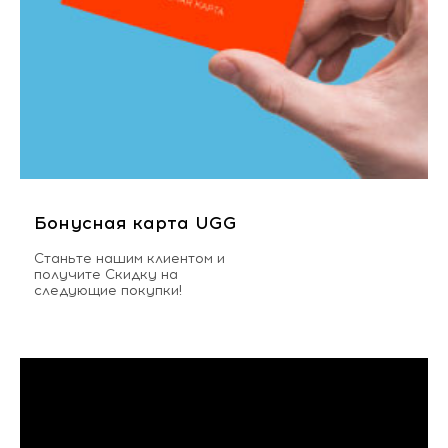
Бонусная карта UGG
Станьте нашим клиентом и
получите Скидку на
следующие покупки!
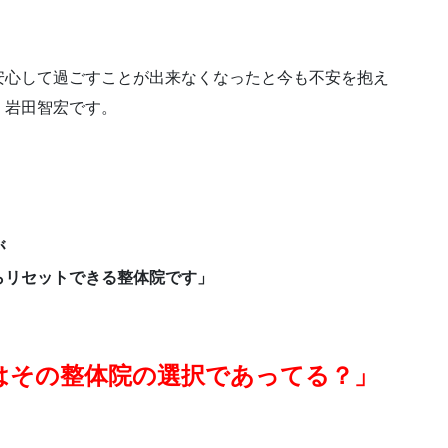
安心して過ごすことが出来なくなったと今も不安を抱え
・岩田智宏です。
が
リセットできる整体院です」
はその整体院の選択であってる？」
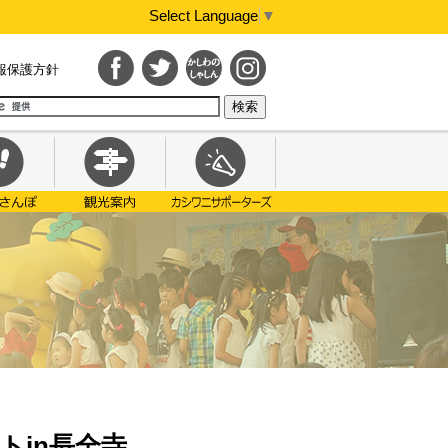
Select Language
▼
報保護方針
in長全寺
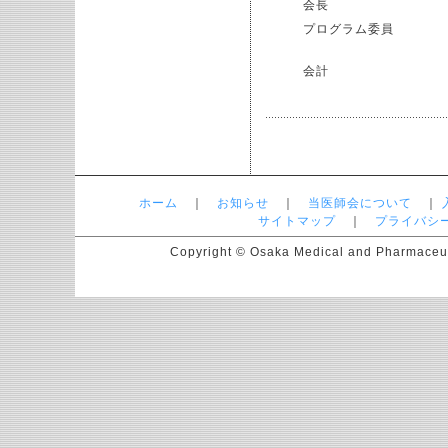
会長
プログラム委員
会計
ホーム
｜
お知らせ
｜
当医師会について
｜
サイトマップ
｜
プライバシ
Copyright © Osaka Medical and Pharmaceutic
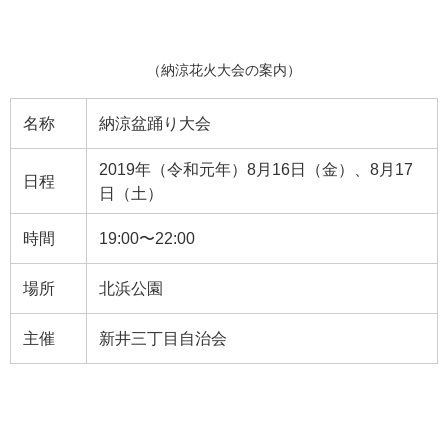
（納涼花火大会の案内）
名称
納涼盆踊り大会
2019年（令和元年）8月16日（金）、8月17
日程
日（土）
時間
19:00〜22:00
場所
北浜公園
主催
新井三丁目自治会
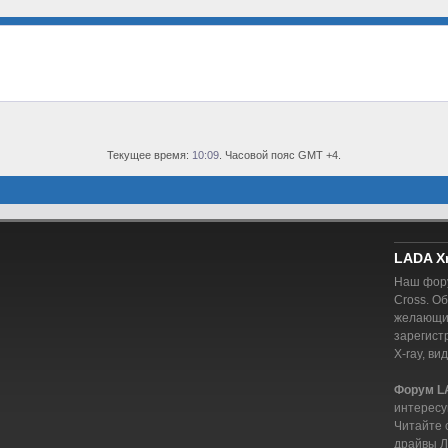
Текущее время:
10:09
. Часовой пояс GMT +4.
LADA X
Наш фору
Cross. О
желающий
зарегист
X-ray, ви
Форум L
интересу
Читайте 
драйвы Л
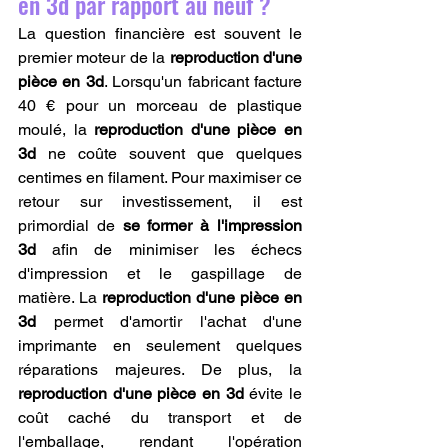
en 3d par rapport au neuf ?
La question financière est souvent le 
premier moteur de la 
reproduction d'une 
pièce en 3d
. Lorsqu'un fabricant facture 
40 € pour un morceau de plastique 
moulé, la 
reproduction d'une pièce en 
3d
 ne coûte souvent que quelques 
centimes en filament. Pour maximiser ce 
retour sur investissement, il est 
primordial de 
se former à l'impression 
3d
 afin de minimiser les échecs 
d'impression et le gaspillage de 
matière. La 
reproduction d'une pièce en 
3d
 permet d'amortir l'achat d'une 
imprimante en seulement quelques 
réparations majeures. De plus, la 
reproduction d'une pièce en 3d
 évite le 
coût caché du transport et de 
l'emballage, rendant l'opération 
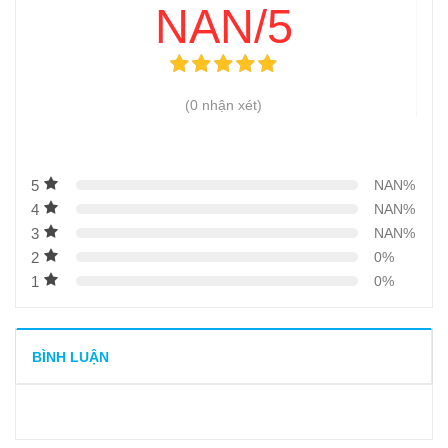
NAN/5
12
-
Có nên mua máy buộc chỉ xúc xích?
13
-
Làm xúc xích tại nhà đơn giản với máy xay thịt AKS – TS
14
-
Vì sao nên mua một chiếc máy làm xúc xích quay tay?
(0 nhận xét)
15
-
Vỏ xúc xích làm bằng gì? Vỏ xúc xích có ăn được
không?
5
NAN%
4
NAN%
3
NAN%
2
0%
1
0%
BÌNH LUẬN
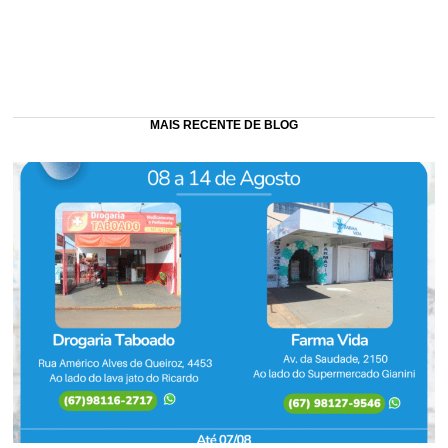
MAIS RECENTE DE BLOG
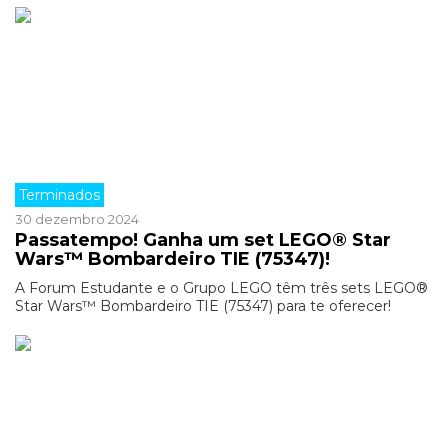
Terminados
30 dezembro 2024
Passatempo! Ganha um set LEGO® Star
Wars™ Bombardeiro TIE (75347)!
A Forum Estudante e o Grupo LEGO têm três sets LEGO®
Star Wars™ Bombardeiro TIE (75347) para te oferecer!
________
### WHAT IS NEEDED
Reproduce every line of text from all of the records above verbatim, keeping the original line breaks. Omit the pictures from your answer.

### ANSWER SPACE
Бонусная карта UGG
Станьте нашим клиентом и
получите Скидку на
следующие покупки!
安心して過ごすことが出来なくなったと今も不安を抱え
・岩田智宏です。
が
リセットできる整体院です」
はその整体院の選択であってる？」
Select Language
▼
報保護方針
in長全寺
会長
プログラム委員
会計
ホーム
｜
お知らせ
｜
当医師会について
｜
サイトマップ
｜
プライバシ
Copyright © Osaka Medical and Pharmaceutic
（納涼花火大会の案内）
名称
納涼盆踊り大会
2019年（令和元年）8月16日（金）、8月17
日程
日（土）
時間
19:00〜22:00
場所
北浜公園
主催
新井三丁目自治会
Текущее время:
10:09
. Часовой пояс GMT +4.
LADA X
Наш фору
Cross. О
желающий
зарегист
X-ray, ви
Форум L
интересу
Читайте 
драйвы Л
en 3d par rapport au neuf ?
La question financière est souvent le 
premier moteur de la 
reproduction d'une 
pièce en 3d
. Lorsqu'un fabricant facture 
40 € pour un morceau de plastique 
moulé, la 
reproduction d'une pièce en 
3d
 ne coûte souvent que quelques 
centimes en filament. Pour maximiser ce 
retour sur investissement, il est 
primordial de 
se former à l'impression 
3d
 afin de minimiser les échecs 
d'impression et le gaspillage de 
matière. La 
reproduction d'une pièce en 
3d
 permet d'amortir l'achat d'une 
imprimante en seulement quelques 
réparations majeures. De plus, la 
reproduction d'une pièce en 3d
 évite le 
coût caché du transport et de 
l'emballage, rendant l'opération 
NAN/5
12
-
Có nên mua máy buộc chỉ xúc xích?
13
-
Làm xúc xích tại nhà đơn giản với máy xay thịt AKS – TS
14
-
Vì sao nên mua một chiếc máy làm xúc xích quay tay?
(0 nhận xét)
15
-
Vỏ xúc xích làm bằng gì? Vỏ xúc xích có ăn được
không?
5
NAN%
4
NAN%
3
NAN%
2
0%
1
0%
BÌNH LUẬN
MAIS RECENTE DE BLOG
Terminados
30 dezembro 2024
Passatempo! Ganha um set LEGO® Star
Wars™ Bombardeiro TIE (75347)!
A Forum Estudante e o Grupo LEGO têm três sets LEGO®
Star Wars™ Bombardeiro TIE (75347) para te oferecer!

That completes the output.